Back in 2010, Christina thought the subsidies were unconstitutional, reasoning that they would coerce every state to set up exchanges. That was an echo of a successful challenge to the law’s Medicaid expansion, which would prevail at the Supreme Court in 2012 by a 7-2 vote.

Robert Weiner, a former Justice Department official who oversaw the defense of the law before the court in 2012, said the notion that it was meant to force the states to create exchanges was a curious one.

“There is no indication,” he said, “that anyone in Congress thought they were making a threat.”

Christina did not anticipate that the Internal Revenue Service would in August 2011 propose and in May 2012 adopt regulations interpreting the law to allow subsidies in all 50 states, including those where the federal government ran the exchanges.

By then, two conservative scholars — Jonathan Adler, a law professor at Case Western Reserve University, and Michael Cannon, director of health-policy studies at the Cato Institute — were reshaping Christina’s idea. They said the proposed IRS regulation was at odds with what Congress had authorized the administration to do.

In November 2011, Adler and Cannon published an opinion article in The Wall Street Journal titled “Another Obamacare Glitch.”

“The text of the law is perfectly clear,” they wrote. “Without congressional authorization, the IRS lacks the power to dispense tax credits or spend money.”

The Competitive Enterprise Institute, a libertarian advocacy and litigation group in Washington, recruited plaintiffs and provided financing for two similar lawsuits, filing one in the District of Columbia in May 2013 and the other in Virginia in September 2013.

Michael Carvin, the plaintiffs’ lawyer, responded by pointing to a 2009 article by Timothy S. Jost, a law professor at Washington and Lee University and a supporter of the health-care law. He had written about the possibility of using tax subsidies in order to encourage states to set up exchanges.

Judge Thomas B. Griffith wrote the majority opinion for a divided three-judge panel of the court, ruling that only people in states that run their own exchanges are eligible for subsidies.

In dissent, Judge Harry T. Edwards said the case was a “not-so-veiled attempt to gut” the health-care law.
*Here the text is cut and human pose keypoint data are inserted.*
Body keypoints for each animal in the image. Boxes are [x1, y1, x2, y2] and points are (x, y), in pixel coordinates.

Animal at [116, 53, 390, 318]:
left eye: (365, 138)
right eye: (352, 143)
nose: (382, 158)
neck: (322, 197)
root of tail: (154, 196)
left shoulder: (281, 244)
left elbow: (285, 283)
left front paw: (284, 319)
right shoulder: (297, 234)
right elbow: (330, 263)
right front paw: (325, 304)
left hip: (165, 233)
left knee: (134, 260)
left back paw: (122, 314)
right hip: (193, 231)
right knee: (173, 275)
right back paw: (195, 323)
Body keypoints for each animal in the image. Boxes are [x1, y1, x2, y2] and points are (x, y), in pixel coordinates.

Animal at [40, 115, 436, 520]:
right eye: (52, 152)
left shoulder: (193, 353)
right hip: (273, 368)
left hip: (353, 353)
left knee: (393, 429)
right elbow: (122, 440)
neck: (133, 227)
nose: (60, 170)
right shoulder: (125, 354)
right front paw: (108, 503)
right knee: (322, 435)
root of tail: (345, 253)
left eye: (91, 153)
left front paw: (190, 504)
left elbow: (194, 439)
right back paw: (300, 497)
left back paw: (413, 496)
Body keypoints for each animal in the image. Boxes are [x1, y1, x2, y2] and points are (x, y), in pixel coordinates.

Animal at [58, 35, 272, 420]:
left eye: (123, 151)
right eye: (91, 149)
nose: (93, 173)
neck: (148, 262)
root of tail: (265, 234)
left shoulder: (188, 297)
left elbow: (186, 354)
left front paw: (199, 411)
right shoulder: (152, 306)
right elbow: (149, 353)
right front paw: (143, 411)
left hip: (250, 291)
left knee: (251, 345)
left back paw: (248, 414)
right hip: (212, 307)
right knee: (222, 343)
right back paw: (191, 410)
He said the challengers had cited a “single piece of evidence” — Jost’s article — to “support their claim that Congress intended to restrict subsidies to state-run exchanges.”
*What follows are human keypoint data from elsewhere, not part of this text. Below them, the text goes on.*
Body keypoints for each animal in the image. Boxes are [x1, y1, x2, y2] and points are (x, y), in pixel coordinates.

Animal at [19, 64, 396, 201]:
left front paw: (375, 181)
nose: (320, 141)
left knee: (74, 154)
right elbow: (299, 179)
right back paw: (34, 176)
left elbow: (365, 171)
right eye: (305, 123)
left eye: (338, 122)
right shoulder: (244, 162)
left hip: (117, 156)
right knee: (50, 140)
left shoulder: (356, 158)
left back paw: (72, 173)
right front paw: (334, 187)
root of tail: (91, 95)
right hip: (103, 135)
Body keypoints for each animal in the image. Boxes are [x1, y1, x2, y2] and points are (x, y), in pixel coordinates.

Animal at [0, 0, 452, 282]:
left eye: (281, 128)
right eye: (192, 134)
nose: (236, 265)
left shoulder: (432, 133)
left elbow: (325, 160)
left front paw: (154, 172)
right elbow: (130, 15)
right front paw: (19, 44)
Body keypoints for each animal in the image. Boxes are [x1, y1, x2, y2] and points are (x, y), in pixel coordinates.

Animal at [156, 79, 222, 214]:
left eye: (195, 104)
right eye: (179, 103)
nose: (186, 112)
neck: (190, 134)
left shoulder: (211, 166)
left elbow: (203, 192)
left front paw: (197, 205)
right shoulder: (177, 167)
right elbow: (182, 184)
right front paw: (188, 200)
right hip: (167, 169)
The same day the appeals court in Washington issued its decision, the 4th U.S. Circuit Court of Appeals, in Richmond, Va., ruled against the plaintiffs. That is the case the Supreme Court will consider Wednesday.
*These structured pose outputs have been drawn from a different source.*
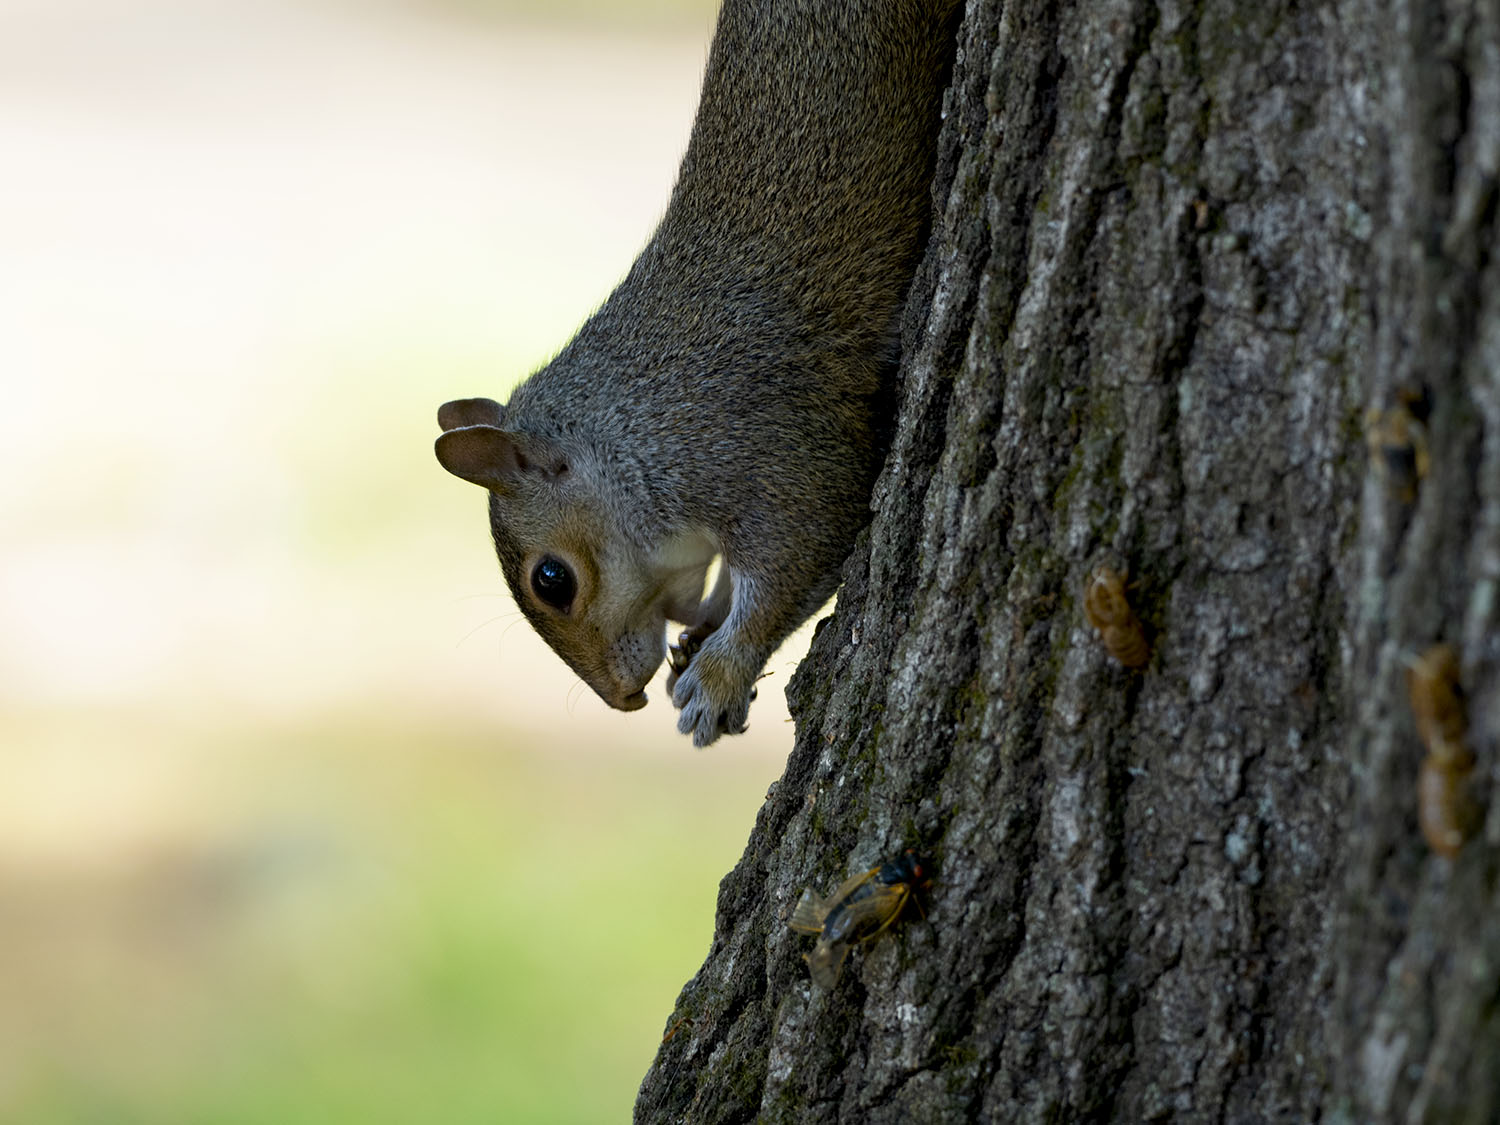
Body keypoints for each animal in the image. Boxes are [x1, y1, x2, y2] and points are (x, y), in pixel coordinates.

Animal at [435, 0, 960, 750]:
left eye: (552, 580)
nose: (623, 700)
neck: (634, 431)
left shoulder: (767, 455)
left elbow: (792, 563)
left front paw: (718, 678)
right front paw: (705, 627)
Two days after the dueling decisions, conservatives seized on another comment. Jonathan Gruber, a former health-care adviser to the Obama administration, had been recorded at a January 2012 conference saying that “if you’re a state and you don’t set up an exchange, that means your citizens don’t get their tax credits.”

The recording was posted on The Volokh Conspiracy, a legal blog. Sam Kazman, the general counsel of the Competitive Enterprise Institute, said the remarks confirmed the theory behind the lawsuits.

“I think we were responsible not for discovering it,” he said of the remarks, “but for viralizing it.”

For his part, Christina said there were valuable features to the law even though he was opposed to parts of it.

He added that the issue at the heart of the Supreme Court case was straightforward. “I don’t think,” he said, “that there is any ambiguity about what the statute says.”